Dicho de otro modo: una empresa pequeña, de menos de 10 colaboradores, podría verse presionada para afrontar financieramente la ausencia (pagada) de uno de ellos durante un periodo prolongado. Para Stephanie Rodas, directora de Operaciones de la plataforma Aequales en México, la solución al impacto sobre las pequeñas empresas puede venir por el lado de la política pública.

“Para las empresas pequeñas, hay muchas cosas que son críticas; pero, si el gobierno está comprometido con la equidad de género, debería promover incentivos para que todas las empresas puedan costear estas ausencias”.

 

Las alternativas

Desde el punto de vista de la consultora Mercer, las firmas pueden implementar modelos similares a los que existen en otros países. Por ejemplo, en Canadá, el permiso de paternidad es por un año; sin embargo, no todo el año es pagado: más bien, la empresa  se compromete a que el trabajador pueda reincorporarse a su puesto.

[Elementos de datos]
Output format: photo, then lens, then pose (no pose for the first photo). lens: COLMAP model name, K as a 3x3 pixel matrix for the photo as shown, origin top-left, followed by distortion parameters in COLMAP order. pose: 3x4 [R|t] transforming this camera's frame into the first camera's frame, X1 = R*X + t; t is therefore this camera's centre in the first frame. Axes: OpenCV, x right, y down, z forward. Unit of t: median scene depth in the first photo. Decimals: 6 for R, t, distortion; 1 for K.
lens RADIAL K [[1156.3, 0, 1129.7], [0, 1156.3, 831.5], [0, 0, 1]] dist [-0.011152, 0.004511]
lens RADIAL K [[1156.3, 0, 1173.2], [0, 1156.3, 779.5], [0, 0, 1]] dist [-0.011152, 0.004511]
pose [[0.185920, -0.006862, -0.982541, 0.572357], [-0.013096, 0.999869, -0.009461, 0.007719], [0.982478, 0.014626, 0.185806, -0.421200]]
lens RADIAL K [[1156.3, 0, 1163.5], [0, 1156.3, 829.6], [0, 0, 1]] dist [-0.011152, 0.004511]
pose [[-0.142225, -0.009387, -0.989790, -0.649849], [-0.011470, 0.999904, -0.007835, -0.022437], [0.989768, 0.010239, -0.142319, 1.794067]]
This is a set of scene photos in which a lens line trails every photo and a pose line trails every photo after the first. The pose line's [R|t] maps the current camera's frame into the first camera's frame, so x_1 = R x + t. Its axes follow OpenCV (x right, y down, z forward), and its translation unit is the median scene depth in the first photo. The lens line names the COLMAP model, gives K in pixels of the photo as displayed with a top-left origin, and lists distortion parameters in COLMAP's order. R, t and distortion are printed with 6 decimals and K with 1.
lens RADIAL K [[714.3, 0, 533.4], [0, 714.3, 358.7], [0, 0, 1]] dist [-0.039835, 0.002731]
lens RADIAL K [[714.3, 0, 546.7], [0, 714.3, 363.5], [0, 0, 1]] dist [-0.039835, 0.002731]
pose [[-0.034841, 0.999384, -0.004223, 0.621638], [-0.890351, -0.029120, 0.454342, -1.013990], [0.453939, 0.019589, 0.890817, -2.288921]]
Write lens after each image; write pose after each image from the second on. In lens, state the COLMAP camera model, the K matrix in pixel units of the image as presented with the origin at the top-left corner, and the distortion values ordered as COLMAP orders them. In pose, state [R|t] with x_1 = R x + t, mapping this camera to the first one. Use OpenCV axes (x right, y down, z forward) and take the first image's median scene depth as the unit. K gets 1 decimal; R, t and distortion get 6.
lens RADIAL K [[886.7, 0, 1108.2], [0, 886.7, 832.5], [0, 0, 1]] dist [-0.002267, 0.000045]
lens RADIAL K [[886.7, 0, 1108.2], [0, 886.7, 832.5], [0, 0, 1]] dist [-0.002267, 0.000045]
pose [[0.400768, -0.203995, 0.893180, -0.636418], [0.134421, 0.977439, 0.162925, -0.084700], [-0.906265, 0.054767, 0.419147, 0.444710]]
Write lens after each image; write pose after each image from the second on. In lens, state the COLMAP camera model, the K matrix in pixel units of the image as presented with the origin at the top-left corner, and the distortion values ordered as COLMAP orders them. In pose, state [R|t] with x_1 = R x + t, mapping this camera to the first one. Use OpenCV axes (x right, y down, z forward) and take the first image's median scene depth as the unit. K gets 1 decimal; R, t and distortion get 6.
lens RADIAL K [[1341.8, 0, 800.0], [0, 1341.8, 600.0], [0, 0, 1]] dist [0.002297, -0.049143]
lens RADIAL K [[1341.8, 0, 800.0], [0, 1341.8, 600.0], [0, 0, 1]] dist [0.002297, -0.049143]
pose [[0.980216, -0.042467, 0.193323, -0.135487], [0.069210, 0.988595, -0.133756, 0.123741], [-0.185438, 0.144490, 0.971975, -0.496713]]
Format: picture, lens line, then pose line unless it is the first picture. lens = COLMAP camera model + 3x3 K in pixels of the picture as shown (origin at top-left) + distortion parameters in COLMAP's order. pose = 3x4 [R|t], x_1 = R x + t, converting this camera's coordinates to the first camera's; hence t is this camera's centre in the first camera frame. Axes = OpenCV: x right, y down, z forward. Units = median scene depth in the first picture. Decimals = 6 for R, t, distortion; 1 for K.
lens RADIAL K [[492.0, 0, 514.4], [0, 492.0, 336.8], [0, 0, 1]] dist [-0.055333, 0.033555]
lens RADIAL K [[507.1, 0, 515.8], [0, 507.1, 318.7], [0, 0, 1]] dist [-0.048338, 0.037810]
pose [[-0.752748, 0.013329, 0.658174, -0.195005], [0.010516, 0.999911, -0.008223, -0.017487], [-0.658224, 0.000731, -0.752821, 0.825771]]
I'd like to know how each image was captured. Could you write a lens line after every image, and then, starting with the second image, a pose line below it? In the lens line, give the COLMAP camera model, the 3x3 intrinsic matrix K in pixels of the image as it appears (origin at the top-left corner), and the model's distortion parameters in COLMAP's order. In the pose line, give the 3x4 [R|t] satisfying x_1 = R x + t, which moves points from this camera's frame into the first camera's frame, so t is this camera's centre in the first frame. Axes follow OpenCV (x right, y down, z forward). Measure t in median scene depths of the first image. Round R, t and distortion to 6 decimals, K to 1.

(CONJUNTO DE TAREAS)
**a.** Indica si cada una de estas afirmaciones coincide con el texto, respondiendo sí o no y citando textualmente las palabras que lo deciden: (i) Stephanie Rodas es directora de Operaciones de la plataforma Aequales en México; (ii) en Canadá, todo el año de permiso de paternidad es pagado; (iii) según la consultora Mercer, las firmas pueden implementar modelos similares a los de otros países.
**b.** Edita el fragmento del texto que va desde "Las alternativas" hasta "a su puesto.", ambos incluidos, y sustituye "Canadá" por "Noruega".
Las líneas no guardan relación con el texto.

(LISTA DE RESPUESTAS)
**a.**
(i) Sí: «Stephanie Rodas, directora de Operaciones de la plataforma Aequales en México».
(ii) No: «no todo el año es pagado».
(iii) Sí: «las firmas pueden implementar modelos similares a los que existen en otros países».

**b.**
Las alternativas

Desde el punto de vista de la consultora Mercer, las firmas pueden implementar modelos similares a los que existen en otros países. Por ejemplo, en Noruega, el permiso de paternidad es por un año; sin embargo, no todo el año es pagado: más bien, la empresa  se compromete a que el trabajador pueda reincorporarse a su puesto.